SIPC NOW IDENTIFYING CUSTOMERS OF
NYC BROKERAGE FIRM UNDERGOING LIQUIDATION
Up to $3 Million May Have Been Lost by Under 200 Investors at Small Firm;
Arrested Employee Under Investigation for Possible Misuse of Customer Assets.
NEW YORK CITY//December 28, 2006///The Securities Investor Protection Corporation (SIPC) is conducting an inventory of the assets of Paul L. Forchheimer & Co., Inc., 61 Broadway, New York City, and also is seeking to identify a full list of the customers of the now-shuttered brokerage firm.
SIPC was appointed earlier this month by a federal court to act as trustee in the Forchheimer & Co. liquidation proceeding in the wake of the arrest of the Aharon Weichselbaum, who was an employee at the brokerage firm. SIPC was created by Congress to maintain a special reserve fund to help investors at bankrupt brokerage firms.
Weichselbaum was apprehended by authorities on suspicion of diverting customer and Forchheimer & Co. assets. He is believed to have generated typewritten investor account statements, the accuracy and completeness of which will be analyzed by SIPC. SIPC investigators estimate that between $300,000 to $3 million in customer and Forchheimer & Co. assets may be missing and that the number of affected investors is likely to end up being fewer than 200.
SIPC President Stephen Harbeck said: "SIPC is carefully combing through the files and property of the firm. We want to ensure that we find all existing assets and compile a complete list of clients to be notified before the clock starts ticking on the claims submission process in this case."
SIPC was named trustee in the Forchheimer & Co. liquidation proceeding on December 12, 2006, with the law firm of Drinker Biddle & Reath, LLP appointed as counsel to the trustee. Immediately upon its appointment as trustee in the matter, SIPC was on site at the Forchheimer & Co. offices in New York City in order to secure the premises and begin the property inventory process. SIPC now is in the midst of gathering the fullest possible list of customers for the liquidation review process.
Weichselbaum was arrested as a flight risk after it was learned that he has dual citizenship in both the United States and Israel.
ABOUT SIPC
From the time Congress created it in 1970 through December 2005, the Securities Investor Protection Corporation (http://www.sipc.org) advanced $585 million in order to make possible the recovery of $14.2 billion in assets for an estimated 624,000 investors. Although not every investor is protected by SIPC, the Securities Investor Protection Corporation estimates that no fewer than 99 percent of persons who are eligible have been made whole in the failed brokerage firm cases that it has handled to date.

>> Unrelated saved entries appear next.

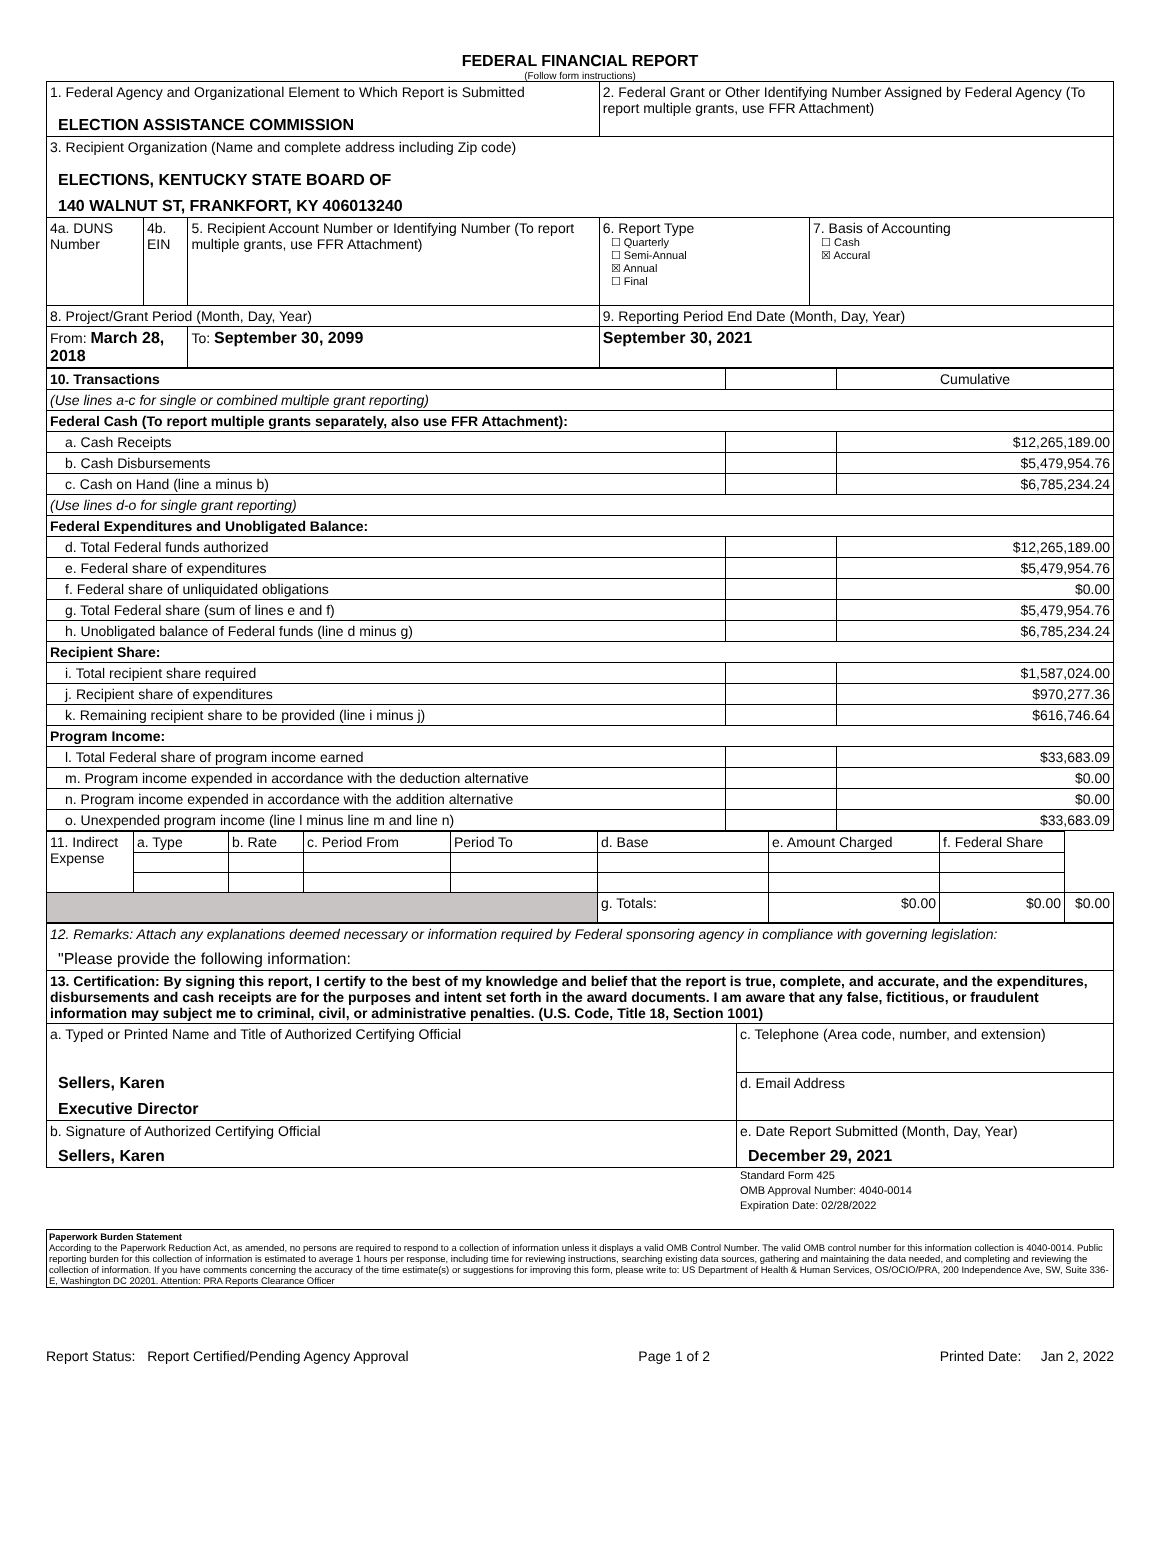FEDERAL FINANCIAL REPORT
(Follow form instructions)
| 1. Federal Agency and Organizational Element to Which Report is Submitted ELECTION ASSISTANCE COMMISSION | | | 2. Federal Grant or Other Identifying Number Assigned by Federal Agency (To report multiple grants, use FFR Attachment) | |
| 3. Recipient Organization (Name and complete address including Zip code) ELECTIONS, KENTUCKY STATE BOARD OF 140 WALNUT ST, FRANKFORT, KY 406013240 | | | | |
| 4a. DUNS Number | 4b. EIN | 5. Recipient Account Number or Identifying Number (To report multiple grants, use FFR Attachment) | 6. Report Type ☐ Quarterly ☐ Semi-Annual ☒ Annual ☐ Final | 7. Basis of Accounting ☐ Cash ☒ Accural |
| 8. Project/Grant Period (Month, Day, Year) | | | 9. Reporting Period End Date (Month, Day, Year) | |
| From: March 28, 2018 | | To: September 30, 2099 | September 30, 2021 | |
| 10. Transactions | | Cumulative |
| (Use lines a-c for single or combined multiple grant reporting) | | |
| Federal Cash (To report multiple grants separately, also use FFR Attachment): | | |
| a. Cash Receipts | | $12,265,189.00 |
| b. Cash Disbursements | | $5,479,954.76 |
| c. Cash on Hand (line a minus b) | | $6,785,234.24 |
| (Use lines d-o for single grant reporting) | | |
| Federal Expenditures and Unobligated Balance: | | |
| d. Total Federal funds authorized | | $12,265,189.00 |
| e. Federal share of expenditures | | $5,479,954.76 |
| f. Federal share of unliquidated obligations | | $0.00 |
| g. Total Federal share (sum of lines e and f) | | $5,479,954.76 |
| h. Unobligated balance of Federal funds (line d minus g) | | $6,785,234.24 |
| Recipient Share: | | |
| i. Total recipient share required | | $1,587,024.00 |
| j. Recipient share of expenditures | | $970,277.36 |
| k. Remaining recipient share to be provided (line i minus j) | | $616,746.64 |
| Program Income: | | |
| l. Total Federal share of program income earned | | $33,683.09 |
| m. Program income expended in accordance with the deduction alternative | | $0.00 |
| n. Program income expended in accordance with the addition alternative | | $0.00 |
| o. Unexpended program income (line l minus line m and line n) | | $33,683.09 |
| 11. Indirect Expense | a. Type | b. Rate | c. Period From | Period To | d. Base | e. Amount Charged | f. Federal Share | |
| | | | | | g. Totals: | $0.00 | $0.00 | $0.00 |
| 12. Remarks: Attach any explanations deemed necessary or information required by Federal sponsoring agency in compliance with governing legislation: "Please provide the following information: | |
| 13. Certification: By signing this report, I certify to the best of my knowledge and belief that the report is true, complete, and accurate, and the expenditures, disbursements and cash receipts are for the purposes and intent set forth in the award documents. I am aware that any false, fictitious, or fraudulent information may subject me to criminal, civil, or administrative penalties. (U.S. Code, Title 18, Section 1001) | |
| a. Typed or Printed Name and Title of Authorized Certifying Official Sellers, Karen Executive Director | c. Telephone (Area code, number, and extension) |
| | d. Email Address |
| b. Signature of Authorized Certifying Official Sellers, Karen | e. Date Report Submitted (Month, Day, Year) December 29, 2021 |
Standard Form 425
OMB Approval Number: 4040-0014
Expiration Date: 02/28/2022
Paperwork Burden Statement
According to the Paperwork Reduction Act, as amended, no persons are required to respond to a collection of information unless it displays a valid OMB Control Number. The valid OMB control number for this information collection is 4040-0014. Public reporting burden for this collection of information is estimated to average 1 hours per response, including time for reviewing instructions, searching existing data sources, gathering and maintaining the data needed, and completing and reviewing the collection of information. If you have comments concerning the accuracy of the time estimate(s) or suggestions for improving this form, please write to: US Department of Health & Human Services, OS/OCIO/PRA, 200 Independence Ave, SW, Suite 336-E, Washington DC 20201. Attention: PRA Reports Clearance Officer
Report Status: Report Certified/Pending Agency Approval Page 1 of 2 Printed Date: Jan 2, 2022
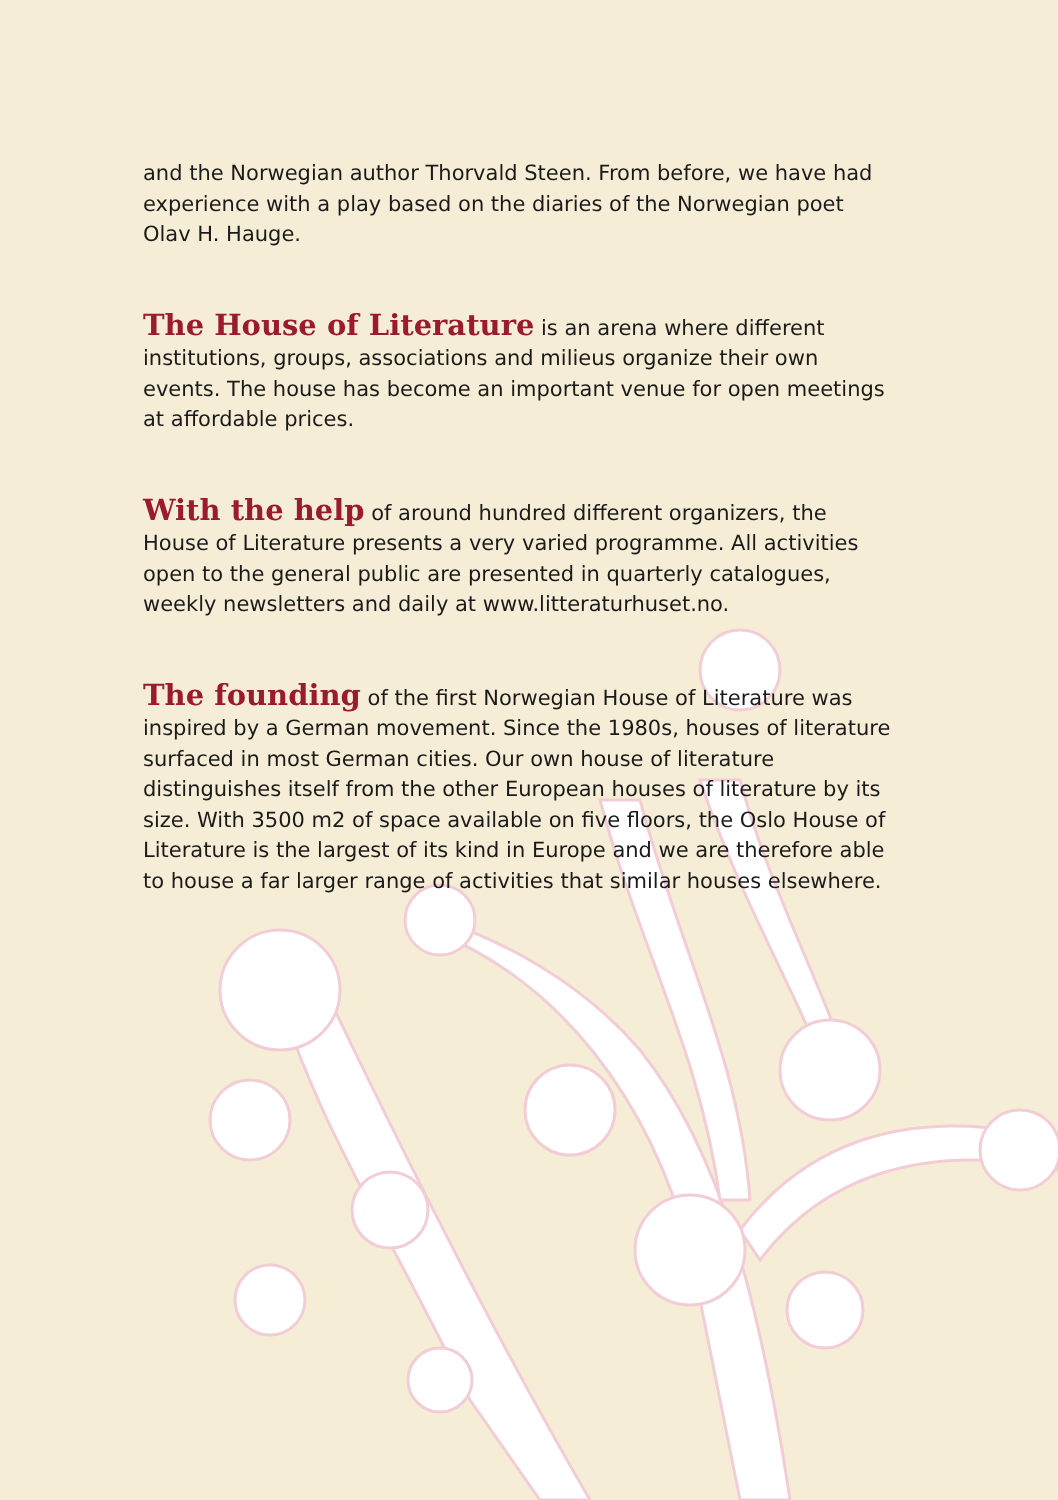and the Norwegian author Thorvald Steen. From before, we have had experience with a play based on the diaries of the Norwegian poet Olav H. Hauge.
The House of Literature is an arena where different institutions, groups, associations and milieus organize their own events. The house has become an important venue for open meetings at affordable prices.
With the help of around hundred different organizers, the House of Literature presents a very varied programme. All activities open to the general public are presented in quarterly catalogues, weekly newsletters and daily at www.litteraturhuset.no.
The founding of the first Norwegian House of Literature was inspired by a German movement. Since the 1980s, houses of literature surfaced in most German cities. Our own house of literature distinguishes itself from the other European houses of literature by its size. With 3500 m2 of space available on five floors, the Oslo House of Literature is the largest of its kind in Europe and we are therefore able to house a far larger range of activities that similar houses elsewhere.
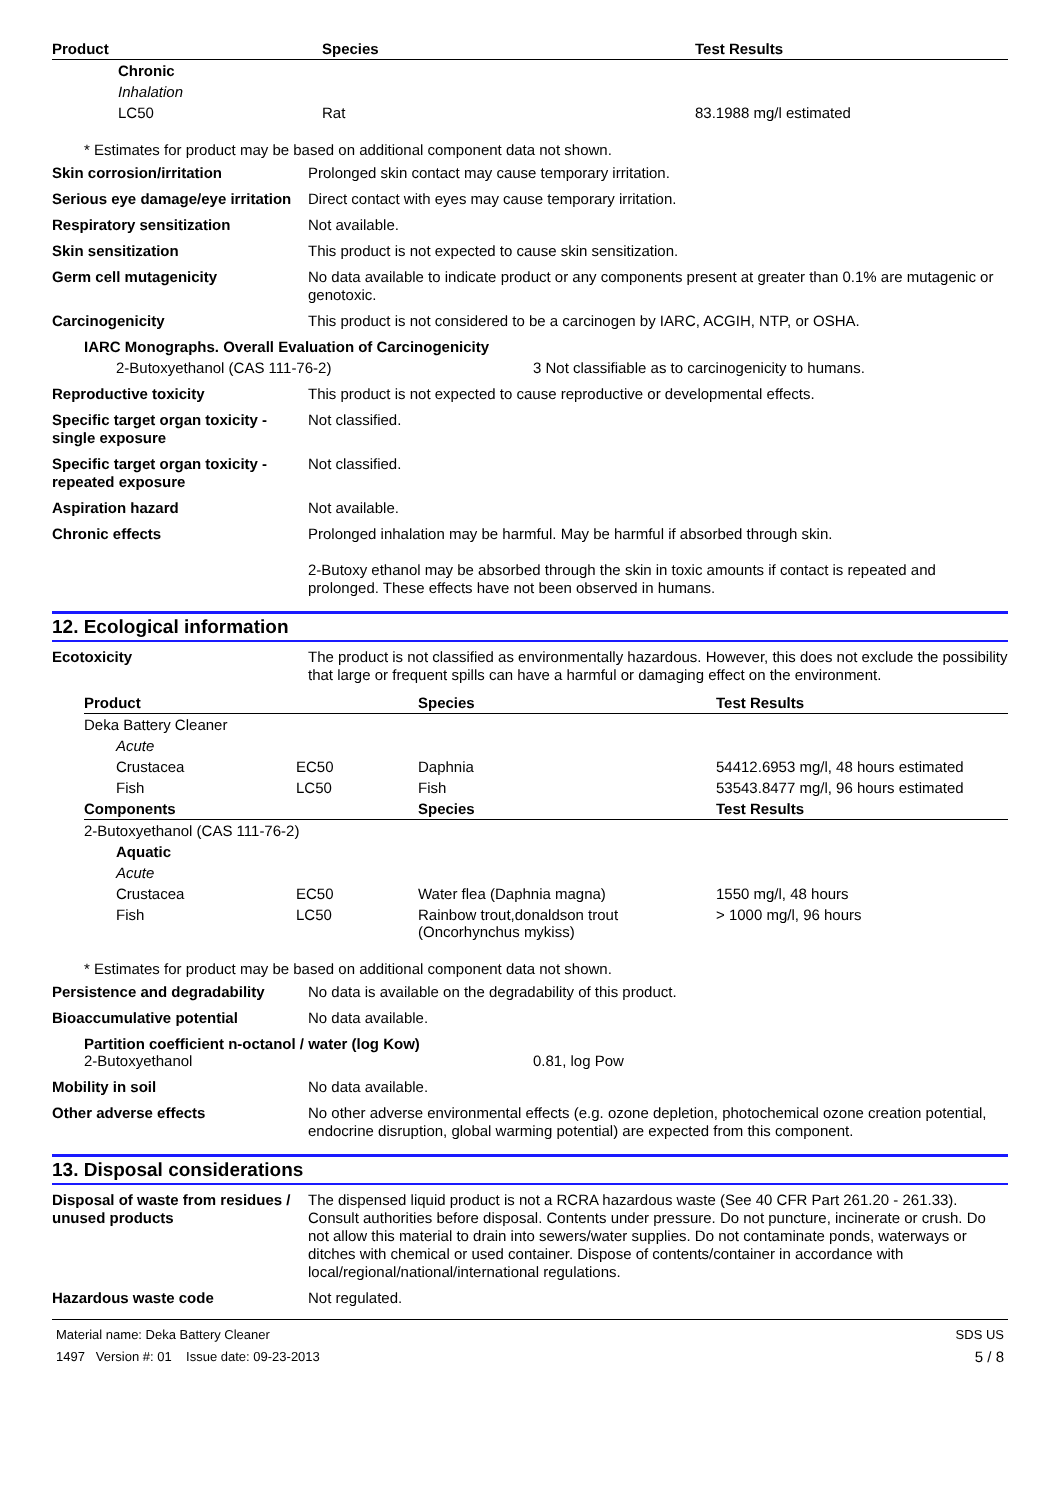| Product | Species | Test Results |
| --- | --- | --- |
| Chronic | | |
| Inhalation | | |
| LC50 | Rat | 83.1988 mg/l estimated |
* Estimates for product may be based on additional component data not shown.
Skin corrosion/irritation Prolonged skin contact may cause temporary irritation.
Serious eye damage/eye irritation
Direct contact with eyes may cause temporary irritation.
Respiratory sensitization Not available.
Skin sensitization This product is not expected to cause skin sensitization.
Germ cell mutagenicity No data available to indicate product or any components present at greater than 0.1% are mutagenic or genotoxic.
Carcinogenicity This product is not considered to be a carcinogen by IARC, ACGIH, NTP, or OSHA.
IARC Monographs. Overall Evaluation of Carcinogenicity
2-Butoxyethanol (CAS 111-76-2) 3 Not classifiable as to carcinogenicity to humans.
Reproductive toxicity This product is not expected to cause reproductive or developmental effects.
Specific target organ toxicity - single exposure
Not classified.
Specific target organ toxicity - repeated exposure
Not classified.
Aspiration hazard Not available.
Chronic effects Prolonged inhalation may be harmful. May be harmful if absorbed through skin.
2-Butoxy ethanol may be absorbed through the skin in toxic amounts if contact is repeated and prolonged. These effects have not been observed in humans.
12. Ecological information
Ecotoxicity The product is not classified as environmentally hazardous. However, this does not exclude the possibility that large or frequent spills can have a harmful or damaging effect on the environment.
| Product | | Species | Test Results |
| --- | --- | --- | --- |
| Deka Battery Cleaner | | | |
| Acute | | | |
| Crustacea | EC50 | Daphnia | 54412.6953 mg/l, 48 hours estimated |
| Fish | LC50 | Fish | 53543.8477 mg/l, 96 hours estimated |
| Components | | Species | Test Results |
| 2-Butoxyethanol (CAS 111-76-2) | | | |
| Aquatic | | | |
| Acute | | | |
| Crustacea | EC50 | Water flea (Daphnia magna) | 1550 mg/l, 48 hours |
| Fish | LC50 | Rainbow trout,donaldson trout (Oncorhynchus mykiss) | > 1000 mg/l, 96 hours |
* Estimates for product may be based on additional component data not shown.
Persistence and degradability
No data is available on the degradability of this product.
Bioaccumulative potential No data available.
Partition coefficient n-octanol / water (log Kow)
2-Butoxyethanol 0.81, log Pow
Mobility in soil No data available.
Other adverse effects No other adverse environmental effects (e.g. ozone depletion, photochemical ozone creation potential, endocrine disruption, global warming potential) are expected from this component.
13. Disposal considerations
Disposal of waste from residues / unused products
The dispensed liquid product is not a RCRA hazardous waste (See 40 CFR Part 261.20 - 261.33). Consult authorities before disposal. Contents under pressure. Do not puncture, incinerate or crush. Do not allow this material to drain into sewers/water supplies. Do not contaminate ponds, waterways or ditches with chemical or used container. Dispose of contents/container in accordance with local/regional/national/international regulations.
Hazardous waste code Not regulated.
Material name: Deka Battery Cleaner
1497 Version #: 01 Issue date: 09-23-2013
SDS US
5 / 8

SIPC either acts as trustee or works with an independent court-appointed trustee in a brokerage insolvency case to recover funds. The statute that created SIPC provides that customers of a failed brokerage firm receive all non-negotiable securities that are already registered in their names or in the process of being registered. At the same time, funds from the SIPC reserve are available to satisfy the remaining claims of each customer up to a maximum of $500,000. This figure includes a maximum of $100,000 on claims for cash.